The 1H−1H COSY spectrum exhibited correlations from H-13 to H-3, H-5 to H-6, H-9 to H-11. 1H-1H long-range correlations were also observed between H-1 to H2-16, H-3 to H3-18, and H-7 to H3-19, and
H-11 to H3-20. These spectroscopic findings and the nine degrees of unsaturations indicated that 7 was
a 14-membered cembrane-type diterpene skeleton with an α-methylene-γ-lactone. After assignments between all the C-H bondings were made based on HSQC experiment, the plane structure was determined by HMBC analysis. The correlations according to HMBC are shown in Figure 4. The stereochemistry for the three trisubstituted olefins of 7 was determined by NOESY analysis. The NOESY correlations between H-3 and H-5, H-7 and H-9, and H-11 and H-13 disclosed the all E
configurations for the three trisubstituted olefins. The chemical shift values at δC 19.9, 16.3, and 15.5
(for C-18, C-19, and C-20 respectively) also supported the all-E configurations.7 The relative configurations at C-1 and C-2 were determined by the coupling constant observed for H-1 and H-2 proton signals and NOESY correlations (Figure 5) between H-1 and H-3 and H-2 and H-13. The relative configurations of the remaining two chiral centers at C-6 and C-10 were deduced from the following NOE analysis. NOESY correlations (Figure 5) between H-2 and H-18, H-18 and H-7 and between H-18 and H-11 indicated that these protons (H-2, H-7, H-11, and H-18) were oriented to the same side, while NOESY correlations between H-1 and H-3, H-1 and H-20 demonstrated that these protons (H-1, H-3, and H-20) were oriented to the opposite face of the molecule.
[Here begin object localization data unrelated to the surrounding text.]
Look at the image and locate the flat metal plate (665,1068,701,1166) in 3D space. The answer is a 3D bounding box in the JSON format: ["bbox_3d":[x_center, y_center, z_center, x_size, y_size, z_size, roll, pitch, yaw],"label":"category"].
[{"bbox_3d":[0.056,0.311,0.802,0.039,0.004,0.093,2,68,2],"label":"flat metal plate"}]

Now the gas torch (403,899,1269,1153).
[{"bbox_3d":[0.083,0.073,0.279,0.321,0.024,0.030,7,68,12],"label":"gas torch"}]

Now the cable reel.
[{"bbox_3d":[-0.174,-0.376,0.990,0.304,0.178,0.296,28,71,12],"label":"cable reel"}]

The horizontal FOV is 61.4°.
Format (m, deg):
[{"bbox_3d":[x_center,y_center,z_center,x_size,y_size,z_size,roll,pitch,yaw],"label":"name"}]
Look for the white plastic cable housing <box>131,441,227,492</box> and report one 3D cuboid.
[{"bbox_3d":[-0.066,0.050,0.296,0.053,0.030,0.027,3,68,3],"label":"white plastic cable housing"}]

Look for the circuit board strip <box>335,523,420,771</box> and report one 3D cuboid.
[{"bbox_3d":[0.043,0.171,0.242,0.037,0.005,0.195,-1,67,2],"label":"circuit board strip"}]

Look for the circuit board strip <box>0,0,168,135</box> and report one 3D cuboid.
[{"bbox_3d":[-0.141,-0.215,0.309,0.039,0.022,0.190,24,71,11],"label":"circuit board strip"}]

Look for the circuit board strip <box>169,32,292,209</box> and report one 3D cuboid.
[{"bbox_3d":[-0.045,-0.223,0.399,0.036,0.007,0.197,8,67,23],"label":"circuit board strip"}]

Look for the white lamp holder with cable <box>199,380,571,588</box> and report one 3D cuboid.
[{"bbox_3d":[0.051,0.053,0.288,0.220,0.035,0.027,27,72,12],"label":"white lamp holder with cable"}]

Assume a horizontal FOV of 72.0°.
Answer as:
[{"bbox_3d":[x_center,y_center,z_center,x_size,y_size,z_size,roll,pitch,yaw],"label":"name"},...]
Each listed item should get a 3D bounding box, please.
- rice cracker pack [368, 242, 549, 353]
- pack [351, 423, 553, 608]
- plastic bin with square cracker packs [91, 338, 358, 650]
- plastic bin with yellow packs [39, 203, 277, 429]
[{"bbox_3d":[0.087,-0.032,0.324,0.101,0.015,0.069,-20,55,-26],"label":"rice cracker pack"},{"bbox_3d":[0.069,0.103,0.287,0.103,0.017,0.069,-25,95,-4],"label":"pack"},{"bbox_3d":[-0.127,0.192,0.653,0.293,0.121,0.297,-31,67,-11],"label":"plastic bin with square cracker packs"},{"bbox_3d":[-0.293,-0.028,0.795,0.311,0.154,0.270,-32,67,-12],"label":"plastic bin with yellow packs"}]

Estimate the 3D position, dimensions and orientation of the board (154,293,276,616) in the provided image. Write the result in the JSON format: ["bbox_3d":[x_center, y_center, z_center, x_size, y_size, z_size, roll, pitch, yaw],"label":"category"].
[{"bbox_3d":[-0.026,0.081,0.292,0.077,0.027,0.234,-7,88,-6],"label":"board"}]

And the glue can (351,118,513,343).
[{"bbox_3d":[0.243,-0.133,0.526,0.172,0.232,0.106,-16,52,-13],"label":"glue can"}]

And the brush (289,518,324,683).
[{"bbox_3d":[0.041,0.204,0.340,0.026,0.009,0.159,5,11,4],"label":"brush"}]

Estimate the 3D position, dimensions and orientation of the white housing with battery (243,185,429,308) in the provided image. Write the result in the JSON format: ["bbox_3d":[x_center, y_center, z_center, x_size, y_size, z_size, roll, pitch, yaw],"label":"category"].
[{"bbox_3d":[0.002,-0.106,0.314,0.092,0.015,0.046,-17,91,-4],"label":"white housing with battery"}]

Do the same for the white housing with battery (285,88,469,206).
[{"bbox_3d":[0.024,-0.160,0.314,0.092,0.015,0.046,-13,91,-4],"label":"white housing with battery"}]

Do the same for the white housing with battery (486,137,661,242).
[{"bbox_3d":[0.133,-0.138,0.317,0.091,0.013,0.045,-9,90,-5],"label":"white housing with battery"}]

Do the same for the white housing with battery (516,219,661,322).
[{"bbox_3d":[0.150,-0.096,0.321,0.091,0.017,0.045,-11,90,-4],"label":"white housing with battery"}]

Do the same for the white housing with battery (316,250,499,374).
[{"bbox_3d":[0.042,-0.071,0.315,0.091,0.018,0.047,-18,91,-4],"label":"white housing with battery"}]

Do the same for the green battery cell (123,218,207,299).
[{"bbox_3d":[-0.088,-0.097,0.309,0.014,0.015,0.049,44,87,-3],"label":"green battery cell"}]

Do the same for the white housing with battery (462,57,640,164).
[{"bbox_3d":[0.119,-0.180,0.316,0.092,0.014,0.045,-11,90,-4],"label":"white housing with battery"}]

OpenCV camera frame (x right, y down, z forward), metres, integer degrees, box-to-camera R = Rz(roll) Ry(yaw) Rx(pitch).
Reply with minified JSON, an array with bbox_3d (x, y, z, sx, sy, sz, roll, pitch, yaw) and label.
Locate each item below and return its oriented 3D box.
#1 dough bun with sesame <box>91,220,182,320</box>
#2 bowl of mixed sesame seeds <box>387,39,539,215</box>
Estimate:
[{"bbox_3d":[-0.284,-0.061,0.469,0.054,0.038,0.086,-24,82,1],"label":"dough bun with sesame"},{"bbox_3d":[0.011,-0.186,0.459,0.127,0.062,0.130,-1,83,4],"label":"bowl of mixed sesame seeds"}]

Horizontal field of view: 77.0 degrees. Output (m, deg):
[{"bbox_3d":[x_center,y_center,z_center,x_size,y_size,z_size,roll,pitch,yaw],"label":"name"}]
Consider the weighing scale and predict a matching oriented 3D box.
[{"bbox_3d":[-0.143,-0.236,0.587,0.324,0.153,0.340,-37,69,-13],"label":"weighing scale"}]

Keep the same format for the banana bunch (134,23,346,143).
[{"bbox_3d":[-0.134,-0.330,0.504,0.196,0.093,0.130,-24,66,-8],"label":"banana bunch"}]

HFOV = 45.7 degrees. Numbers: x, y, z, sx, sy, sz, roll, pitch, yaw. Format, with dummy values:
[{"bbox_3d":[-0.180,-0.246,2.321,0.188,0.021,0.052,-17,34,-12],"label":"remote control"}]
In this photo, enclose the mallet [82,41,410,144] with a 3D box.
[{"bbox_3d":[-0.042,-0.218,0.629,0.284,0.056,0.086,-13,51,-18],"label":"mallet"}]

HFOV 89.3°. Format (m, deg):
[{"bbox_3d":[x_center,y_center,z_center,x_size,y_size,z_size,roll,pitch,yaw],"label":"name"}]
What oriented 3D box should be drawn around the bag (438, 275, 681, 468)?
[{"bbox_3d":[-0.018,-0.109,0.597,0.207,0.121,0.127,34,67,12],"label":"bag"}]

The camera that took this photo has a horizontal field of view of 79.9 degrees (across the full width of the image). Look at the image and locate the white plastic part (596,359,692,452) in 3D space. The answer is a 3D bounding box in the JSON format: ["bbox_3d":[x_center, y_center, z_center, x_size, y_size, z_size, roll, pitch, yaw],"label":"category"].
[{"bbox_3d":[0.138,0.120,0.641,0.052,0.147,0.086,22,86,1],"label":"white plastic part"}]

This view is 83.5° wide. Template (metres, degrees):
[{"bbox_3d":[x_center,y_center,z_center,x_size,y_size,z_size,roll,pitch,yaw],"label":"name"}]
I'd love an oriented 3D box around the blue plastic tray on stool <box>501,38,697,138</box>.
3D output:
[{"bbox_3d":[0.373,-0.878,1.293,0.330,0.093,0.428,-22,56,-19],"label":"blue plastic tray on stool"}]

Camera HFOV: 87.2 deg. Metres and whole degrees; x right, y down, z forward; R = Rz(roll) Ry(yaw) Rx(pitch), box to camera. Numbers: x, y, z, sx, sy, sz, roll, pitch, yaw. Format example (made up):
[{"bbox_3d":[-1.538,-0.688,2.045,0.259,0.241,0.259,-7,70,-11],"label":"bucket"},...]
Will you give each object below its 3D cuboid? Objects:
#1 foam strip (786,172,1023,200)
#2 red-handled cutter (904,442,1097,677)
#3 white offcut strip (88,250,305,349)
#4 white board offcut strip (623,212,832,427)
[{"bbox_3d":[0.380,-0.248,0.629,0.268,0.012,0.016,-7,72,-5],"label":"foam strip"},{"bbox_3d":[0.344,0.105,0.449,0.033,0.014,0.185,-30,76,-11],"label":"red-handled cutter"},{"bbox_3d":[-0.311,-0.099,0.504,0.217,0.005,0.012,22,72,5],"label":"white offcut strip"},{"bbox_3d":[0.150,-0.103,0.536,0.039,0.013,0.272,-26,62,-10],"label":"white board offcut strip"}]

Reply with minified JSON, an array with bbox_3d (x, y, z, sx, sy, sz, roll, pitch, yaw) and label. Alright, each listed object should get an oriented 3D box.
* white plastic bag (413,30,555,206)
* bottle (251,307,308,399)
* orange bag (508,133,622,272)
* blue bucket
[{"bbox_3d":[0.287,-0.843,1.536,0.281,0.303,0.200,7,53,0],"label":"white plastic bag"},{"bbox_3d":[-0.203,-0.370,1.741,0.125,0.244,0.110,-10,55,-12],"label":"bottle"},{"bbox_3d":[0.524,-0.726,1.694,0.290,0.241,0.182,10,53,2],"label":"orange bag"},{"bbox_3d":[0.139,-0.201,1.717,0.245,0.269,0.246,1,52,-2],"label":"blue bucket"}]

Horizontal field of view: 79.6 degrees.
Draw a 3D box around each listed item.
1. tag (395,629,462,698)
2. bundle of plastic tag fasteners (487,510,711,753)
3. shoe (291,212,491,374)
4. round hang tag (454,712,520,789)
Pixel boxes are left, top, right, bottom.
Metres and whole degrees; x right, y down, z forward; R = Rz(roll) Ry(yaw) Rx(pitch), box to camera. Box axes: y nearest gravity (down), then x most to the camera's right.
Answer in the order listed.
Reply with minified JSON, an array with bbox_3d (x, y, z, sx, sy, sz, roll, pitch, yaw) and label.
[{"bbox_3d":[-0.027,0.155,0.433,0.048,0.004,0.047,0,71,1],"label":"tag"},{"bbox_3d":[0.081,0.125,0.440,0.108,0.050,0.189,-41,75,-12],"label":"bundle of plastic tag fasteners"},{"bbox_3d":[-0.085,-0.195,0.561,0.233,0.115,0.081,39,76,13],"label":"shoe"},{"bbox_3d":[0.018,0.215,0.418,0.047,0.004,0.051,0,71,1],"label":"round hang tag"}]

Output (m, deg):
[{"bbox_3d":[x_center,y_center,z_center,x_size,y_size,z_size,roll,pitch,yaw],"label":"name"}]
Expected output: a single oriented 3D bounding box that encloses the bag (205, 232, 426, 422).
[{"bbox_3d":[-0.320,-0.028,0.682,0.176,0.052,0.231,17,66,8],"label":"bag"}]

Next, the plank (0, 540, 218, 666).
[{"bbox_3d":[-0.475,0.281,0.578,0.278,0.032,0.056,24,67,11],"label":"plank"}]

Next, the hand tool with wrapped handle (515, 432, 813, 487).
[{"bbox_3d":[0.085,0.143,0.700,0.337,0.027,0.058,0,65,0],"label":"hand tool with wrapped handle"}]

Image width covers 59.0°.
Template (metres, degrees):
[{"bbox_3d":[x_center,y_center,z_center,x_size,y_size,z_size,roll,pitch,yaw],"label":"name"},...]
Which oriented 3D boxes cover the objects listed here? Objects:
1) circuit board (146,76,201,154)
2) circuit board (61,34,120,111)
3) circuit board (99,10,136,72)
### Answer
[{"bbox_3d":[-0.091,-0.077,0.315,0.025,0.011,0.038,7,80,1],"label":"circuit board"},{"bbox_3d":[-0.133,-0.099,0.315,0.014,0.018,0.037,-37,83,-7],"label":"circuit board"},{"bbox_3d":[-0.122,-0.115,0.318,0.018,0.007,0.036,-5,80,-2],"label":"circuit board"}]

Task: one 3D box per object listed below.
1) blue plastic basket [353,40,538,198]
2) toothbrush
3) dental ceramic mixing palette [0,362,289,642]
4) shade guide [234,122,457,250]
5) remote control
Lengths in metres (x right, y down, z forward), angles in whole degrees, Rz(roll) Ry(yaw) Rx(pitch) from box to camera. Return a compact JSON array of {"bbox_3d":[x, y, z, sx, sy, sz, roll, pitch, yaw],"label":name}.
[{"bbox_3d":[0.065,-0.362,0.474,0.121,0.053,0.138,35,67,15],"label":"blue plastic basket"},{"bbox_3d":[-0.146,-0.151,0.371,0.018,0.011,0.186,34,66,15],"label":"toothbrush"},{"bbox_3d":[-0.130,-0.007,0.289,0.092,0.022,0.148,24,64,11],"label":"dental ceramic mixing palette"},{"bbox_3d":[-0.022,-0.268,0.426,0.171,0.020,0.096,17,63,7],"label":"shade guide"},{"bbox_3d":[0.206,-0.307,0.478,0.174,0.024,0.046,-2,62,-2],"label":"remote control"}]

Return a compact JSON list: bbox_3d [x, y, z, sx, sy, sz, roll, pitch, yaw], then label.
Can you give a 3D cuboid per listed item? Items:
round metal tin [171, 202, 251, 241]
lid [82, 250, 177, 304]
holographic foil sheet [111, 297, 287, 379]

According to the relationships of these protons, the relative configurations at C-6 and C-10 were determined by NOESY correlations (Figure 5) between H-6 and H-3, H-6 and H-19, H-19 and H-10, and H-10 and H-20.
The cytotoxicity of compounds 1−7 is shown in Table 3. Compounds 2 and 4 exhibited potent
cytotoxicity against P-388, HT-29, and A549 cells. Compound 3 showed showed potent cytotoxicty against A549 cells.